Ayrıca bir yanlışa vurgu yapıp düzeltmek ve eleştirmek isterken kendin bir başka yanlışa düşmeyeceksin ki sözlerin yerini bulsun. Ergin Ataman’ın düştüğü bir diğer yanlış da eleştirisini belden aşağı vurarak yapmış olmasıdır. Evet bir Karşıyakalı için Atatürk sevgisine ve onu anlayıp düşüncelerinin ışığında ilerleme çabasına yönelik laf etmek belden aşağı vurmanın daniskasıdır. Acaba rahatsız mı olmuş ki Ergin Bey özellikle ‘’Mustafa Kemal’in askerleriyiz’’ lafına atfen bir karşı çıkışta bulunma ihtiyacı duyarak Atatürk’ün sözüyle vurma çabasına girişmiş diye insan düşünmeden edemiyor doğrusu.
Yaptığı açıklamadaki üçüncü haksızlık da o salonda bulunan herkesin tamamına bireysel olarak ahlaksız derken aynı zamanda ailelerine yönelik de aile terbiyesi veremeyen terbiyesizler muamelesi yapıyor oluşu. Yoksa başka ne anlama gelir ki, ‘’önce ahlaklı olsunlar,sonra gelip maç izlesinler’’ lafı bilemiyorum.

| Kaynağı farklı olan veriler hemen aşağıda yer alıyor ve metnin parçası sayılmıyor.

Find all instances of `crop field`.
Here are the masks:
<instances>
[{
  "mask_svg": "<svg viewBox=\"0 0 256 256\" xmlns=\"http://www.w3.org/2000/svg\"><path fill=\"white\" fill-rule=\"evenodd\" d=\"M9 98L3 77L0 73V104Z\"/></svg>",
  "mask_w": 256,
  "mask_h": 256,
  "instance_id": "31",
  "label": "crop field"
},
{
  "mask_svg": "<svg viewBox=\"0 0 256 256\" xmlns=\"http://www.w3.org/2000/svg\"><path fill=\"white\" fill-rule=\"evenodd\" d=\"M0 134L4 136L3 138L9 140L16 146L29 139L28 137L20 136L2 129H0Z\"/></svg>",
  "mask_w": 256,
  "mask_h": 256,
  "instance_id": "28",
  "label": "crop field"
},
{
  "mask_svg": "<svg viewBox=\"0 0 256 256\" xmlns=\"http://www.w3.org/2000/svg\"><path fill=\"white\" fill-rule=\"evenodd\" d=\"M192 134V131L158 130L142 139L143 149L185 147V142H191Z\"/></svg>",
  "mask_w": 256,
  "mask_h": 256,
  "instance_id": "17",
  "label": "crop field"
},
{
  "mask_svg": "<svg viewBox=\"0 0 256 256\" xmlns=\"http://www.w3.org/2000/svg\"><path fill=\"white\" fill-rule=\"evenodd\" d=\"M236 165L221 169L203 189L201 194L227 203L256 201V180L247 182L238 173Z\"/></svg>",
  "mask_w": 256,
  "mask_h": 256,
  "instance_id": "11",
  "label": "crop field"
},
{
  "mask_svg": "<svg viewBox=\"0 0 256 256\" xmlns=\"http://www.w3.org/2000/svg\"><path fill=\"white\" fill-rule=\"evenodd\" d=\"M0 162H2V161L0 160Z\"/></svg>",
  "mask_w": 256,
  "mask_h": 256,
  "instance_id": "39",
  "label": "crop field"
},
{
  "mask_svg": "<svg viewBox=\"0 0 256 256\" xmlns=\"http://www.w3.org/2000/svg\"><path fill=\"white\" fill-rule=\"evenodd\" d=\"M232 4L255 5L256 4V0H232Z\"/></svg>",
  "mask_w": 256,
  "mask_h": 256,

Keşke açıklamasında ‘’salonu dolduran beş bin kişi’’ ifadesini kullanmasaydı ve Karşıyakalının Atatürk sevgisinden yola çıkarak en hassas olduğu yerden, tabiri caizse yumuşak karnından vurmaya kalkışmasaydı ‘’tüm’’ Karşıyakalıları. Biz de saygı duyduğumuz teknik adamlığına, bir de saygı duyduğumuz adamlık özelliğini de eklerdik o zaman belki de kendi içimizde...
Salonda küfüre, şiddete, saygısızlığa sonuna kadar hayır diyor, bunlara uygun davranmayanları ben de şiddetle kınıyorum! Sağlıcakla kalın...
SEN DE DÜŞÜNCELERİNİ PAYLAŞ!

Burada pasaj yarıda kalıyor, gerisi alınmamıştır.